課題 1: 読解文のうち、「ここは、中部国際空港(セント」から「育成の推進」となっています。」までの部分を、一字一句変えずに書き写してください。
課題 2: 読解文にある「愛知県は全国の航空機部品の5割以上を生産している航空宇宙産業の集積地です。」という文を英語に訳してください。

読解文:
◆ ◆ ◆ ◆
あいち航空ミュージアム
日本には航空関連の博物館が何ヵ所かあり、どこも興味深い展示をしています。
今回は愛知県にある「あいち航空ミュージアム」に行ってきました。
ここは、中部国際空港(セントレア)ができる前は中京地域の中心空港であった名古屋空港(県営名古屋空港)に隣接したところにあります。
なお、名古屋空港は航空自衛隊小牧基地に隣接しており、滑走路を共有しています。
愛知県は全国の航空機部品の5割以上を生産している航空宇宙産業の集積地です。
そのため、このミュージアムの目的も「航空機産業の情報発信」、「航空機産業をベースとした産業観光の強化」、「次代の航空機産業を担う人材育成の推進」となっています。
◆ ◆ ◆ ◆
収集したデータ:
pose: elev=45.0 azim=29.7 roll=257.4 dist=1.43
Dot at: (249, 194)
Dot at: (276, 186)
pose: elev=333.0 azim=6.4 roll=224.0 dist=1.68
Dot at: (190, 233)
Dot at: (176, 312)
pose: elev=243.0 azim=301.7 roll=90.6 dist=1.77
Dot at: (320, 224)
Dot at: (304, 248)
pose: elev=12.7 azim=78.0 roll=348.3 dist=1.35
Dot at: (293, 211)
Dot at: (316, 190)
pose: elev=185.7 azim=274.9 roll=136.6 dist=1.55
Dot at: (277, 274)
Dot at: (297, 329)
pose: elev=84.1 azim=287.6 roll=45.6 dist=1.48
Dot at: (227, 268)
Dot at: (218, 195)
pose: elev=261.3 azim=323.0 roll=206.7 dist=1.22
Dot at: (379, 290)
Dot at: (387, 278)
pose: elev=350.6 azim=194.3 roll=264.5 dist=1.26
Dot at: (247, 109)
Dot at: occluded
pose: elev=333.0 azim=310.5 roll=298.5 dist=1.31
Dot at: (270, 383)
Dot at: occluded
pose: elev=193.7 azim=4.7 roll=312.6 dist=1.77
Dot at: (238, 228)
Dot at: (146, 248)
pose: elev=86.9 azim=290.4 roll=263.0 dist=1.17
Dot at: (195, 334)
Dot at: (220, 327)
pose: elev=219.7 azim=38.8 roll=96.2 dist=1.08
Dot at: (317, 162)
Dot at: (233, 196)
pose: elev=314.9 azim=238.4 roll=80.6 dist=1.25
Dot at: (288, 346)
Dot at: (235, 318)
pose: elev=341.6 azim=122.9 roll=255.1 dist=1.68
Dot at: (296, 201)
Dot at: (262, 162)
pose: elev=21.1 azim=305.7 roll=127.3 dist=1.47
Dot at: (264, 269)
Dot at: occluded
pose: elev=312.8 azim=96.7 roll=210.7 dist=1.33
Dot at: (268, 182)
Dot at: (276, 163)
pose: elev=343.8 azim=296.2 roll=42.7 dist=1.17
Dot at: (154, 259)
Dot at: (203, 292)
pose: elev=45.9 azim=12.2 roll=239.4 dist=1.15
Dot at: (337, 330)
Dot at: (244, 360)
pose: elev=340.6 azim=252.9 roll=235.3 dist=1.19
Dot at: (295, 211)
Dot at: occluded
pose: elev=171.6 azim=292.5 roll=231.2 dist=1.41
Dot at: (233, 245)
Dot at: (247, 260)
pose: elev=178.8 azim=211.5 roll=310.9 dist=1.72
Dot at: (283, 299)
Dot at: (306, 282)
◆ ◆ ◆ ◆
課題の解答 1:
ここは、中部国際空港(セントレア)ができる前は中京地域の中心空港であった名古屋空港(県営名古屋空港)に隣接したところにあります。
なお、名古屋空港は航空自衛隊小牧基地に隣接しており、滑走路を共有しています。
愛知県は全国の航空機部品の5割以上を生産している航空宇宙産業の集積地です。
そのため、このミュージアムの目的も「航空機産業の情報発信」、「航空機産業をベースとした産業観光の強化」、「次代の航空機産業を担う人材育成の推進」となっています。

課題の解答 2: Aichi Prefecture is a hub of the aerospace industry, producing more than half of the nation's aircraft parts.